◆ DATASET RECORDS ◆
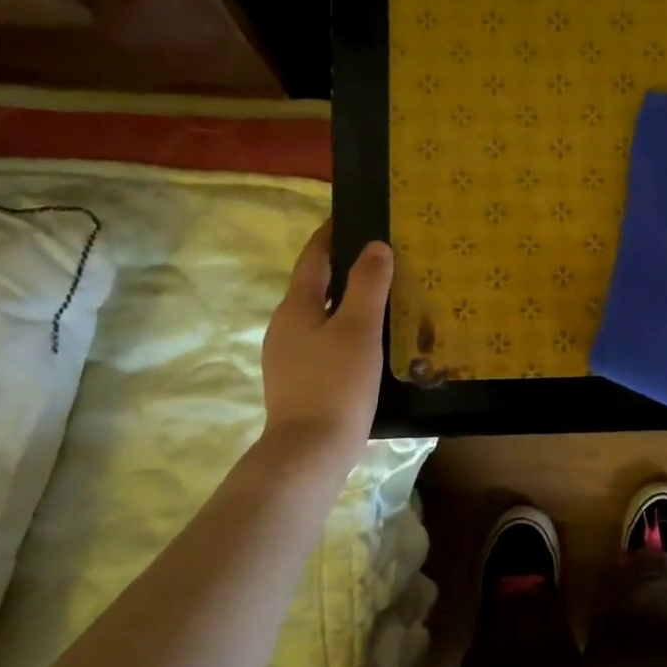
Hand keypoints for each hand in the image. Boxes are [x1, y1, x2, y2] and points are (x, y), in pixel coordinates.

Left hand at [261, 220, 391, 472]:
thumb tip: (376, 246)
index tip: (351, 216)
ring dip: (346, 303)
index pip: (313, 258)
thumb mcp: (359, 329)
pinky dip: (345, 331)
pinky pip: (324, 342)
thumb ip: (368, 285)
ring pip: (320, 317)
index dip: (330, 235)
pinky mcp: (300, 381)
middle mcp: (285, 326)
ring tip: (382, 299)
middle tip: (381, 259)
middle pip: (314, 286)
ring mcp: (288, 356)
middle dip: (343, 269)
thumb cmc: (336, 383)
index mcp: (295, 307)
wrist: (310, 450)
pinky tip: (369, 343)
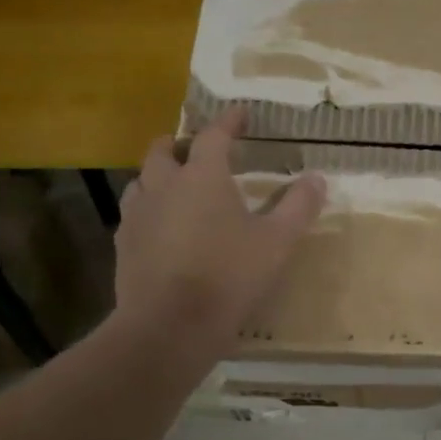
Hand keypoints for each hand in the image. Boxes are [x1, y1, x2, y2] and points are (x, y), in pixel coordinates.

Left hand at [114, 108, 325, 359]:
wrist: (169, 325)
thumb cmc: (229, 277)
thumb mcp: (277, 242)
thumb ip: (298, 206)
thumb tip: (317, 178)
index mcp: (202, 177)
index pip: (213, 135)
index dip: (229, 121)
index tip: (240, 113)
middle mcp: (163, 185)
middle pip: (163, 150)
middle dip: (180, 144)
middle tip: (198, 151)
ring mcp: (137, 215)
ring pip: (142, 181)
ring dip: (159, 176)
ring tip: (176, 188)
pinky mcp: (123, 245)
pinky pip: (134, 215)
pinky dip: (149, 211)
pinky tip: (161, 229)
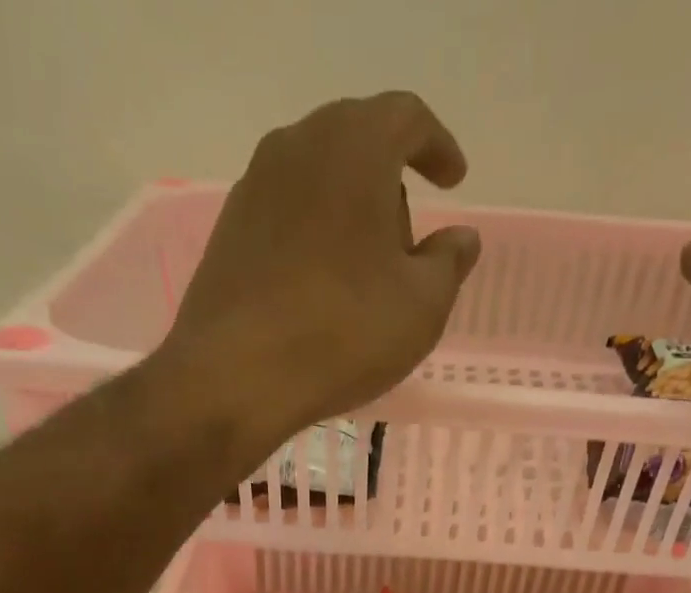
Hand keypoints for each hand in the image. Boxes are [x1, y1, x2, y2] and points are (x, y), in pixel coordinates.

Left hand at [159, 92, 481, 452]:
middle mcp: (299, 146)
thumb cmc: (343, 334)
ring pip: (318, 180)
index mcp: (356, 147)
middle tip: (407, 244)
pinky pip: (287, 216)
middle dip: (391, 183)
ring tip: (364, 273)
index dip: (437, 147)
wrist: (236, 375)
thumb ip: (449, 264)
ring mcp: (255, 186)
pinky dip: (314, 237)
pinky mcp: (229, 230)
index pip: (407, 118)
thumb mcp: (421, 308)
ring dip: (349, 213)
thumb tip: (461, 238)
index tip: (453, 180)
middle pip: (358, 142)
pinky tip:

◆ REQUIRED ACTION ◆
Write out the material above exactly; no pictures.

◆ ANSWER TO THE PROBLEM ◆
Hand keypoints for each hand in the image. Boxes are [x1, y1, x2, y2] and points are (x, y), in pixel coordinates.

Left hand at [261, 220, 391, 472]:
thumb tip: (376, 246)
index tip: (351, 216)
ring dip: (346, 303)
index pip: (313, 258)
thumb mcp: (359, 329)
pinky dip: (345, 331)
pinky pip: (324, 342)
thumb ip: (368, 285)
ring pip: (320, 317)
index dip: (330, 235)
pinky mcp: (300, 381)
middle mcp: (285, 326)
ring tip: (382, 299)
middle tip: (381, 259)
middle pip: (314, 286)
ring mcp: (288, 356)
middle dip: (343, 269)
thumb cmc: (336, 383)
index mcp: (295, 307)
wrist: (310, 450)
pinky tip: (369, 343)
Hand keypoints for each hand in the image. Boxes are [x1, y1, x2, y2] and points are (x, y), in pixel coordinates.

Left hand at [114, 108, 325, 359]:
wrist: (169, 325)
thumb cmc: (229, 277)
thumb mcp: (277, 242)
thumb ip: (298, 206)
thumb tip: (317, 178)
index mcp: (202, 177)
index pip: (213, 135)
index dip: (229, 121)
index tip: (240, 113)
middle mcp: (163, 185)
middle pip: (163, 150)
middle dip: (180, 144)
middle tip: (198, 151)
ring mcp: (137, 215)
ring pip: (142, 181)
ring dip: (159, 176)
ring tip: (176, 188)
pinky mcp: (123, 245)
pinky pip: (134, 215)
pinky dip: (149, 211)
pinky tip: (161, 229)
Hand keypoints for each hand in the image. Boxes are [x1, y1, x2, y2] and points are (x, y), in pixel coordinates.

Left hand at [159, 92, 481, 452]:
middle mcp: (299, 146)
thumb cmc: (343, 334)
ring pip: (318, 180)
index mcp: (356, 147)
middle tip: (407, 244)
pinky pip: (287, 216)
middle dip: (391, 183)
ring tip: (364, 273)
index dip: (437, 147)
wrist: (236, 375)
thumb ip: (449, 264)
ring mcp: (255, 186)
pinky dip: (314, 237)
pinky mcp: (229, 230)
index pip: (407, 118)
thumb mcp: (421, 308)
ring dip: (349, 213)
thumb tip: (461, 238)
index tip: (453, 180)
middle pip: (358, 142)
pinky tip:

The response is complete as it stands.